Text for analysis:
========
Friendship is a beautiful thing. Friends make life more meaningful, and less lonely. They support you, love you, and increase your self-worth. True friends lift you up. And friendship gives us a sense of purpose and belonging. It makes us feel at peace and “home.”
But not all friendships are good or healthy. Like some romantic relationships, some friendships are toxic, through and through. And these friendships are ones that should not be maintained. We should avoid toxic friendships at all costs.
“Toxic friendships can take different forms, but they generally drain you mentally and have a way of bringing you down instead of building you up,” an article on Healthline explains. “A good friend having a bad day might snap at you or seem distant, but they’ll likely apologize once things settle down. Toxic friends, on the other hand, tend to follow a pattern that never really dies down. They won’t show much regret or inclination to change, even when they realize they made you feel bad.”
But that’s not all: Toxic friends are selfish and self-serving. They ask for help or favors but never reciprocate. Toxic friends talk — a lot. They gossip excessively and like to speak about themselves. Toxic friends make you feel bad about yourself. They tease you and joke with or about you and frequently put you down. Toxic friends are unpredictable. They make you feel nervous and unsettled. Some individuals are even manipulative and/or abusive. And toxic friends try to change you. Rather than accepting you (and your personality) at face value, they try to mold you into the friend they want — not the person you may be. Some toxic friends will even tell you what to do, wear, say, and how to act. They give commands instead of advice.
“Toxic friendships can have a pretty significant impact on overall well-being — and not positively,” Healthline states. “Spending time with people who don’t care about your feelings can eventually affect your emotional and physical health.” Your stress level will increase, for example, and/or you may feel isolated and alone. “If you notice any of the following signs after spending time with a friend, you may want to consider re-evaluating the friendship.”
Of course, there are other friendship red flags. Not all broken friendships are toxic; sometimes people just “fall out.” Some friendships, like relationships, just fall apart. And while you can usually see these things coming — you may avoid seeing a “friend,” for example, because their company no longer brings you joy — not every sign is obvious.
Here are seven friendship red flags:
- If your friend’s face is constantly buried in their phone when you’re together, they don’t want a friend, they want company. That’s not the same.
- If you find yourself avoiding situations with your friend, you may be in trouble: i.e., lying to get out of get-togethers is a huge red flag.
- If you feel you cannot be vulnerable and/or honest with your friend, you should be concerned, as friendships, like all relationships, are built on conversations, candor, and trust.
- If your friend is only there for you during “good times” they may not be a true friend. Make no mistake: Party friends have their place, but if you’re confusing the two you may be in for disappointment or hurt.
- If your friend never “checks in” with you, you could be in trouble. Friendship is a two-way street, and silence may be a sign something is wrong.
- Buying friendships is also a thing, and is a sign something is amiss. If your friend showers you with trips and gifts but fails to show up when you need an ear or support, they don’t want friendship. They want a project.
- And finally, if you dread their texts or calls, and you find yourself saying things like “what do they want now” when your phone dings or rings, you should probably reevaluate your relationship.
That said, if you notice any of these “red flags” in your friendship(s), fear not: Their presence doesn’t mean your bond is bound to be broken. Rather, these signs should give you inspiration and revelation. They should motivate you to talk to each other about what it is you need or want. Having an open, honest conversation could be the wake up call you each need. True friends can overcome stagnation, broken foundations, and rough patches. If you want to fix your bond, try putting the phone down. Meet up, show up, and go on friendship “dates.” Because, yes, even these relationships require nurturing and support.
That said, not all friendships are worth salvaging and saving — and that’s okay. Sometimes, the friendliest thing you can do for one another is go your separate ways.
========
Supplied information:
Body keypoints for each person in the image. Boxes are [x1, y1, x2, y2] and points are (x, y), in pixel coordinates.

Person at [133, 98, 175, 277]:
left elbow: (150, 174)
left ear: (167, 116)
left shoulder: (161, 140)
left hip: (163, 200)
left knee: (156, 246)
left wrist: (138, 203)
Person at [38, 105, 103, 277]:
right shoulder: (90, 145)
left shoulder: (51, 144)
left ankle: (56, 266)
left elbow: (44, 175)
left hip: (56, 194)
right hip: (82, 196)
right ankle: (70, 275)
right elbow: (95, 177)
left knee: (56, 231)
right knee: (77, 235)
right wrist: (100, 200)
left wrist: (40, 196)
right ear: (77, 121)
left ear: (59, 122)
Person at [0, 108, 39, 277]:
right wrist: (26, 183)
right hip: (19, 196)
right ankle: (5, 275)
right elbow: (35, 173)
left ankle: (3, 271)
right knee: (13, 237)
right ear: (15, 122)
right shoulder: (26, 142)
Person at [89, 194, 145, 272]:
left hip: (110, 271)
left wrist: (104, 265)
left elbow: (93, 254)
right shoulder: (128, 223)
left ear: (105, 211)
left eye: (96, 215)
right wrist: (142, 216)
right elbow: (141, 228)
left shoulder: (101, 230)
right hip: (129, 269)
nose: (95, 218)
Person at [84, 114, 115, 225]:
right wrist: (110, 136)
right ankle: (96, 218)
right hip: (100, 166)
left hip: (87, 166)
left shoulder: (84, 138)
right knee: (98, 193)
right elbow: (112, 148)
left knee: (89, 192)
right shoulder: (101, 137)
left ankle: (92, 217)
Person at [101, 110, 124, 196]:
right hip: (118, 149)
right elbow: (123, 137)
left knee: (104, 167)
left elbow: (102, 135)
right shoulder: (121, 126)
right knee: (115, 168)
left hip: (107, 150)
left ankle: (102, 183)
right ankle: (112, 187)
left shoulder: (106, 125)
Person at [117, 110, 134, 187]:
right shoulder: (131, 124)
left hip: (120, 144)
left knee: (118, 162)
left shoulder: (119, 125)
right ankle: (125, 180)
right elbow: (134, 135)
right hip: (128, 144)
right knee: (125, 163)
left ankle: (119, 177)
========
Study questions:
1) Translate this sentence from the text on toxic friendships into Spanish: "True friends can overcome stagnation, broken foundations, and rough patches."
2) In the text on toxic friendships, what do some toxic friends give instead of advice?

Solutions per task:
1) Los verdaderos amigos pueden superar el estancamiento, los cimientos rotos y las malas rachas.

2) Commands.